There are several ways in which the system could be extended. The current system works well for mapping medium sized rooms with volumes of ≤ 7m^3 . However, the reconstruction of large scale models such as the interior of a whole building would raise a number of additional challenges. Firstly, the current dense volumetric representation would require too much memory and more importantly, very large exploratory sequences would lead to reconstructions with inevitable drift which would be apparent in the form of misalignments upon trajectory loop closures. These are classic problems in SLAM with good solutions for sparse representations, but will require new thinking for dense modelling. A clear possibility is to use KinectFusion within a sub-mapping framework. Addressing memory issues further, it would be possible to exploit sparsity in the TSDF using an adaptive grid representation. As shown in Figure 4, there is only a relatively thin crust of non truncated values near the surface, and techniques based on octrees [32] could exploit the compressibility of such a function. Another important challenge is to efficiently perform automatic relocalisation when the tracking has failed in such large models.

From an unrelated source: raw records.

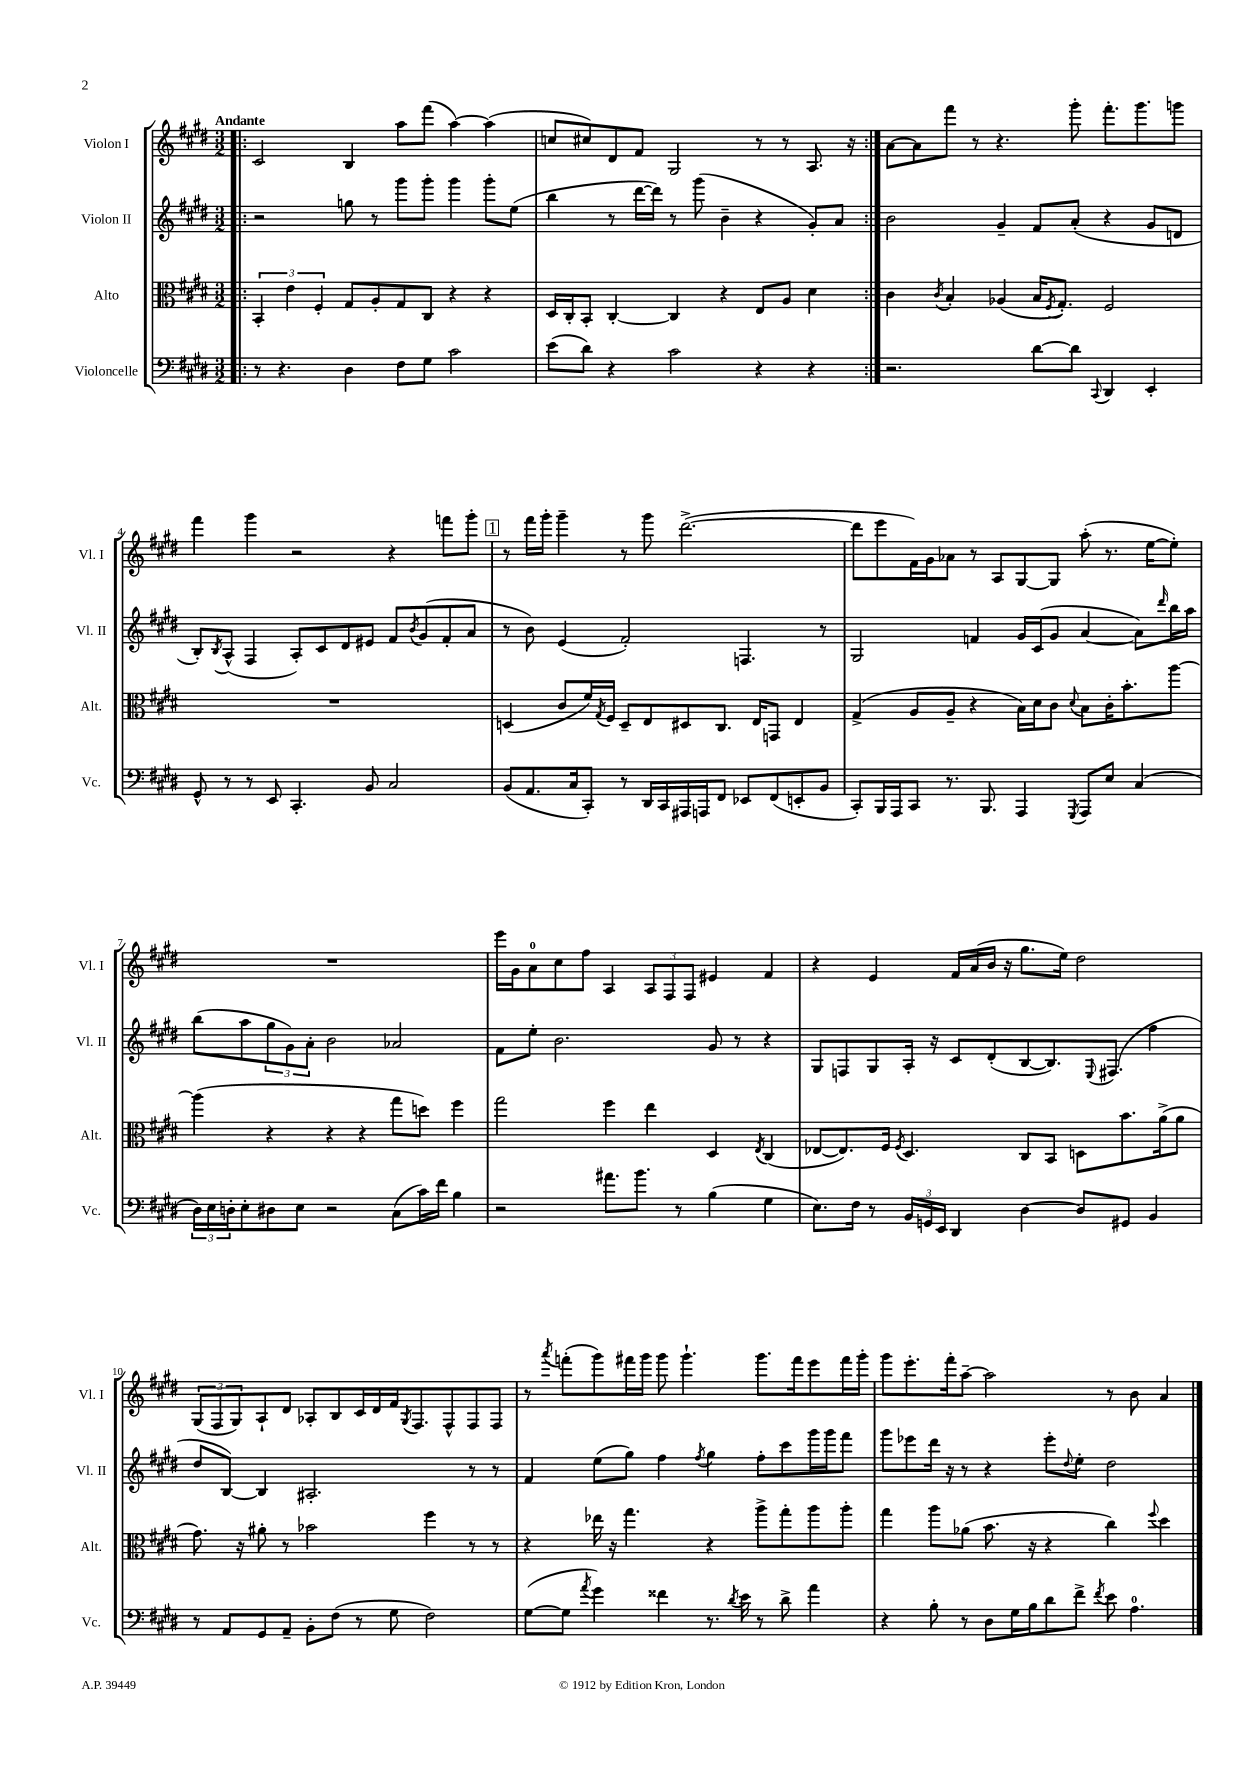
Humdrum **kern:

**kern	**kern	**kern	**kern
*staff4	*staff3	*staff2	*staff1
*clefF4	*clefC3	*clefG2	*clefG2
*k[f#c#g#d#]	*k[f#c#g#d#]	*k[f#c#g#d#]	*k[f#c#g#d#]
*M3/2	*M3/2	*M3/2	*M3/2
=!|:	=!|:	=!|:	=!|:
8r	6BB'	2r	2c#
4.r	.	.	.
.	6e	.	.
.	6F#'	.	.
4D#	8G#	8gg	4B
.	8A'	8r	.
8F#	8G#	8ggg#	8aa
8G#	8C#	8ggg#'	(8fff#
2c#	4r	4ggg#	[4aa)
.	4r	8ggg#'	(4aa]
.	.	(8ee	.
=	=	=	=
(8e	16D#	4bb	8cc
.	16C#'	.	.
8d#)	8BB'	.	8cc#)
4r	[4C#'	8r	8d#
.	.	[16ddd#	8f#
.	.	16ddd#])	.
2c#	4C#]	8r	2G#
.	.	(8ggg#	.
.	4r	4b~	.
4r	8E	4r	8r
.	8A	.	8r
4r	4d#	8g#')	8.A
.	.	8a	.
.	.	.	16r
=:|!	=:|!	=:|!	=:|!
2.r	4c#	2b	[8a
.	.	.	8a]
.	8qc#	.	.
.	4B'	.	8fff#
.	.	.	8r
.	(4A-	4g#~	4.r
[8d#	16B	8f#	.
.	8qF#	.	.
.	8.G#')	.	.
8d#]	.	(8a'	8ggg#'
8qqCC#	.	.	.
4DD#	2F#	4r	8.fff#'
.	.	.	8.ggg#
4EE'	.	8g#	.
.	.	8d	8ggg
=	=	=	=
8GG#^^	1.r	8B')	4fff#
.	.	8qB	.
8r	.	(8A^^	.
8r	.	4F#	4ggg#
8EE	.	.	.
4.CC#'	.	8A')	2r
.	.	8c#	.
.	.	8d#	.
8BB	.	8e#	.
2C#	.	8f#	4r
.	.	8qb	.
.	.	(8g#	.
.	.	8f#'	8fff
.	.	8a	8ggg#'
=	=	=	=
(8BB	(4D	8r	8r
8.AA	.	8b)	16fff#
.	.	.	16ggg#'
.	8c#	(4e	4ggg#~
16C#	.	.	.
8CC#')	16f#)	.	.
.	8qG#	.	.
.	16F#	.	.
8r	8D~	2f#')	8r
16DD#	8E	.	8ggg#
16CC#	.	.	.
16AAA#	8D#	.	([2.ddd#^
16AAA	.	.	.
8FF#	8.C#	.	.
8EE-	.	4.F	.
.	16E	.	.
(8FF#	8GG	.	.
8EE'	4E	.	.
8BB	.	8r	.
=	=	=	=
8CC#')	(4G#^	2G#	8ddd#]
16BBB	.	.	8eee
16AAA	.	.	.
8CC#	8A	.	16f#)
.	.	.	16g#
8.r	8A~	.	8a-
.	4r	4f	8r
8.BBB	.	.	.
.	.	.	8A
4AAA	16B)	16g#	[8G#
.	16d#	(16c#	.
.	8c#	8g#	8G#]
8qGGG#	8qqd#	.	.
8AAA	8B	[4a	(8aa'
8E	16c#'	.	8.r
.	8.b'	.	.
(4C#	.	8a])	.
.	.	.	[16ee
.	.	16qqddd#	.
.	[8aa	16bb	8ee'])
.	.	16aa	.
=	=	=	=
24D#)	(4aa]	(8bb	1.r
24E	.	.	.
24D'	.	.	.
8E'	.	8aa	.
8D#	4r	12gg#	.
.	.	12g#)	.
8E	.	.	.
.	.	12a'	.
2r	4r	2b	.
.	4r	.	.
(8C#	8gg#	2a-	.
16c#)	8dd)	.	.
16f#	.	.	.
4B	4ff#	.	.
=	=	=	=
2r	2gg#	8f#	16eee
.	.	.	16g#
.	.	8ee'	8a
.	.	2.b	8cc#
.	.	.	8ff#
8.a#	4ff#	.	4A
8.b	.	.	.
.	4ee	.	12A
.	.	.	12F#
8r	.	.	.
.	.	.	12F#
(4B	4D#	8g#	4e#
.	.	8r	.
.	8qE	.	.
4G#	(4C#	4r	4f#
=	=	=	=
8.E)	[8E-	8G#	4r
.	8.E-])	8F	.
16F#	.	.	.
8r	.	8G#	4e
.	16F#	.	.
.	8qF#	.	.
24BB	4.D#	16A'	.
24GG	.	.	.
.	.	16r	.
24EE	.	.	.
4DD#	.	8c#	16f#
.	.	.	(16a
.	.	(8d#'	16b
.	.	.	16r
[4D#	8C#	[8B	8.gg#
.	8BB	8.B])	.
.	.	.	16ee)
8D#]	8D	.	2dd#
.	.	8qqE	.
.	.	(8.F#	.
8GG#	8.b	.	.
4BB	.	4ff#	.
.	(16a^	.	.
.	8a	.	.
=	=	=	=
8r	8.g#)	8dd#	(12G#
.	.	.	12F#
8AA	.	[8B)	.
.	.	.	12G#)
.	16r	.	.
8GG#	8a#'	4B]	8A`
8AA~	8r	.	8d#
8BB'	2b-	2.A#'	8A-'
(8F#	.	.	8B
8r	.	.	16c#
.	.	.	16d#
8G#	.	.	16f#
.	.	.	8qG#
.	.	.	8.F#
2F#)	4ff#	.	.
.	.	.	8F#^^
.	8r	8r	8F#
.	8r	8r	8F#
=	=	=	=
([8G#	4r	4f#	8r
.	.	.	8qaaa
8G#]	.	.	(8fff'
8qa	.	.	.
4g#)	16ee-	(8ee	8ggg#)
.	16r	.	.
.	4.gg#	8gg#)	16fff#
.	.	.	16ggg#
4f##	.	4ff#	8ggg#
.	.	.	4.ggg#`
.	.	8qff#	.
8.r	4r	4gg#	.
8qd#	.	.	.
16e	.	.	.
8r	8aa^	8ff#'	8.ggg#
8d#^	8gg#'	8ccc#	.
.	.	.	16fff#
4a	8aa	16ggg#	8eee
.	.	16ggg#	.
.	8aa'	8fff#	16fff#
.	.	.	16ggg#'
=	=	=	=
4r	4gg#	8ggg#	8ggg#
.	.	8eee-	8.eee'
8B'	8aa	16ddd#	.
.	.	16r	16fff#'
8r	(8a-	8r	[8aa~
8D#	8.b	4r	2aa]
16G#	.	.	.
16B	16r	.	.
8d#	4r	8eee-'	.
.	.	8qqdd#	.
8f#^	.	8ee'	.
8qf#	.	.	.
8e	4cc#)	2dd#	8r
4.A	.	.	8b
.	8qqff#	.	.
.	4dd#	.	4a
==	==	==	==
*-	*-	*-	*-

系统可以通过几种方式进行扩展。目前的系统适合映射容量≤7m^3的中等大小房间。然而,重建大型模型,如整个建筑的内部,将提出许多额外的挑战。首先,目前密集的体积表示将需要太多的内存,更重要的是,非常大的探索序列将导致不可避免的漂移重建,这将以轨迹闭环时的错位形式表现出来。这些都是SLAM中的经典问题,对稀疏表示有很好的解决方案,但需要对密集建模有新的思考。一种明显的可能性是在子映射框架中使用KinectFusion。为了进一步解决内存问题,可以使用自适应网格表示来利用TSDF中的稀疏性。如图4所示,在表面附近只有一个相对较薄的未截断值外壳,而基于八叉树[32]的技术可以利用这种函数的压缩性。另一个重要的挑战是,当跟踪在如此大的模型中失败时,如何高效地执行自动重新定位。
One final interesting direction is to perform automatic semantic segmentation over the volumetric representation that would enable adaptation of reconstruction quality for specific objects or tasks.
最后一个有趣的方向是在体积表示上执行自动语义分割,这将使重构质量适应特定的对象或任务。